Figure 6.2: Per base sequence quality score plot from FastQC indicating high quality sequencing reads. Quality score ranges are presented as a boxplot, with the mean drawn as a line connecting each boxplot.
Caution

It is not unusual for the per-base quality scores to fall quite steeply towards the end of the reads, with Illumina and other sequencing technologies.

It is also typical for the quality score to be slightly lower in the first 5-7 bases of the read.

If mean quality per base falls below 29, there may be a problem with the sequencing data.

6.2.3 Per sequence quality scores

The per sequence quality score (Figure 6.3) summarises the distribution of high quality (higher scores, near 40) and lower quality reads in the complete dataset.

Tip

In good quality sequence data, we tend to see a sharp peak towards the right hand side of the plot.

Figure 6.3: Per sequence quality score plot from FastQC indicating overall high quality sequencing reads.
Caution

If the per sequence quality score appears flat, or plateaus towards the left hand side of the plot, there may be a problem with the sequencing data.

Question
  1. The FastQC Sequence Duplication Levels section is marked as a fail in one of the output result files.
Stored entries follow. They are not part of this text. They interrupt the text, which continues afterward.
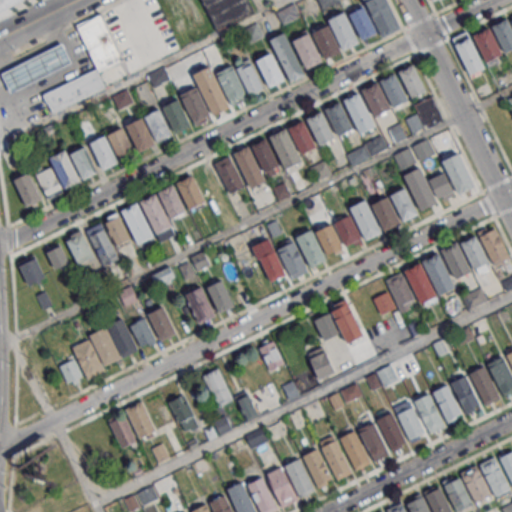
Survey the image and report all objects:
building: (432, 0)
building: (432, 0)
building: (326, 2)
building: (7, 3)
building: (7, 3)
road: (445, 6)
road: (14, 7)
building: (225, 11)
building: (226, 11)
building: (288, 13)
road: (396, 14)
building: (382, 15)
building: (382, 16)
building: (511, 17)
road: (37, 18)
building: (511, 21)
building: (361, 22)
building: (362, 22)
road: (479, 22)
road: (57, 29)
building: (344, 30)
building: (253, 31)
building: (503, 33)
building: (503, 34)
building: (325, 40)
road: (409, 40)
building: (326, 41)
building: (99, 43)
building: (488, 43)
road: (431, 45)
building: (487, 45)
building: (307, 50)
building: (467, 53)
building: (467, 54)
building: (286, 56)
building: (286, 56)
building: (87, 63)
building: (35, 67)
building: (269, 69)
building: (269, 69)
building: (38, 70)
road: (143, 71)
building: (248, 76)
building: (249, 77)
building: (412, 80)
building: (412, 81)
building: (231, 84)
road: (469, 86)
building: (393, 88)
building: (223, 89)
building: (75, 92)
building: (214, 94)
building: (375, 98)
road: (487, 101)
building: (196, 106)
building: (196, 107)
road: (459, 108)
building: (358, 112)
building: (359, 112)
building: (428, 112)
building: (176, 115)
building: (176, 116)
building: (338, 118)
building: (338, 119)
road: (449, 121)
road: (247, 122)
building: (158, 125)
road: (205, 126)
building: (319, 127)
building: (320, 127)
building: (149, 130)
building: (140, 134)
building: (302, 136)
building: (120, 143)
building: (292, 143)
building: (120, 144)
building: (284, 147)
building: (103, 152)
building: (103, 152)
road: (213, 153)
building: (264, 154)
building: (83, 162)
building: (83, 162)
building: (256, 162)
building: (248, 166)
building: (64, 169)
building: (65, 169)
building: (459, 173)
building: (229, 174)
building: (229, 174)
building: (458, 174)
building: (49, 181)
building: (48, 182)
building: (441, 186)
building: (441, 187)
building: (27, 188)
building: (27, 188)
building: (420, 188)
building: (420, 189)
building: (190, 191)
building: (190, 191)
road: (4, 196)
building: (170, 201)
building: (171, 201)
building: (404, 203)
road: (487, 203)
building: (404, 204)
building: (385, 212)
building: (156, 213)
building: (385, 213)
building: (157, 217)
building: (365, 219)
building: (365, 219)
building: (136, 222)
building: (137, 223)
road: (236, 227)
building: (117, 229)
building: (117, 230)
building: (346, 230)
building: (347, 231)
road: (502, 234)
road: (8, 239)
building: (328, 239)
building: (329, 240)
building: (102, 243)
building: (101, 244)
building: (493, 244)
building: (77, 245)
building: (79, 246)
building: (310, 247)
building: (311, 248)
building: (474, 251)
building: (475, 252)
building: (57, 255)
building: (57, 255)
building: (292, 259)
building: (293, 259)
building: (455, 259)
building: (271, 265)
building: (272, 267)
building: (31, 269)
building: (31, 269)
building: (438, 272)
building: (253, 274)
building: (254, 277)
building: (429, 278)
building: (419, 281)
building: (506, 281)
building: (508, 283)
building: (400, 291)
building: (401, 291)
building: (220, 296)
building: (221, 296)
building: (474, 297)
road: (263, 299)
building: (199, 304)
building: (200, 304)
road: (256, 320)
building: (346, 320)
building: (346, 320)
building: (161, 322)
building: (161, 322)
building: (326, 325)
building: (326, 326)
building: (414, 327)
building: (142, 331)
road: (262, 331)
building: (142, 332)
building: (121, 336)
building: (464, 337)
building: (113, 341)
road: (5, 342)
building: (105, 346)
building: (441, 348)
road: (15, 354)
building: (271, 355)
building: (271, 356)
building: (509, 356)
building: (510, 357)
building: (87, 358)
building: (87, 358)
building: (321, 361)
building: (320, 362)
building: (69, 370)
building: (70, 371)
building: (502, 374)
building: (502, 374)
building: (387, 375)
road: (32, 380)
building: (373, 380)
building: (484, 384)
building: (216, 385)
building: (484, 385)
building: (217, 386)
building: (351, 391)
building: (465, 392)
building: (465, 394)
road: (303, 398)
building: (336, 400)
building: (446, 401)
building: (446, 402)
building: (247, 406)
building: (247, 406)
building: (181, 408)
building: (183, 412)
building: (428, 412)
building: (429, 412)
building: (140, 418)
building: (140, 419)
building: (409, 420)
building: (222, 422)
building: (222, 423)
building: (411, 424)
building: (122, 430)
building: (122, 430)
building: (391, 430)
building: (391, 430)
building: (257, 436)
building: (256, 437)
building: (102, 438)
building: (103, 439)
building: (373, 441)
building: (373, 441)
building: (355, 449)
building: (354, 450)
building: (160, 451)
road: (401, 456)
building: (335, 457)
building: (336, 459)
building: (507, 463)
building: (507, 464)
building: (316, 465)
road: (76, 466)
road: (420, 466)
building: (317, 467)
road: (435, 473)
building: (494, 475)
building: (299, 477)
building: (290, 482)
building: (475, 483)
road: (10, 484)
building: (475, 484)
building: (281, 486)
building: (147, 494)
building: (457, 494)
building: (262, 495)
building: (262, 495)
building: (240, 498)
building: (240, 498)
building: (437, 499)
building: (437, 500)
building: (131, 502)
building: (220, 504)
building: (221, 504)
building: (417, 504)
building: (417, 505)
building: (507, 507)
building: (201, 508)
building: (202, 508)
building: (396, 508)
building: (397, 508)
building: (507, 508)
road: (8, 510)
building: (380, 511)
building: (380, 511)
Why do you think this is?
  • Read the description of the Sequence Duplication Levels result section in the MSU Tutorial.
  • Read the description of the provenance of your read data in Chapter 1

Your sequence reads were obtained using RNA sequencing, and very deeply sequenced the virus genome. The high abundance of virus sequence reads (and the low abundance of any reads that do not derive from the virus) looks unusual compared to the results of a standard DNA genome sequencing experiment, so is marked as “fail” by FastQC.

6.3 What do we do about sequencing data problems?

FastQC does a great job of alerting us to problems with our sequencing data sets. But, by itself, it cannot remedy these problems.

Modern sequencing methods produce so much read data that the usual approach to excluding poor data is either to exclude (or drop) the read itself, or to trim (throw away) the section of the read sequence that is low quality.

A popular tool for removing poor quality read data is trimmomatic and you will meet this in Chapter 7.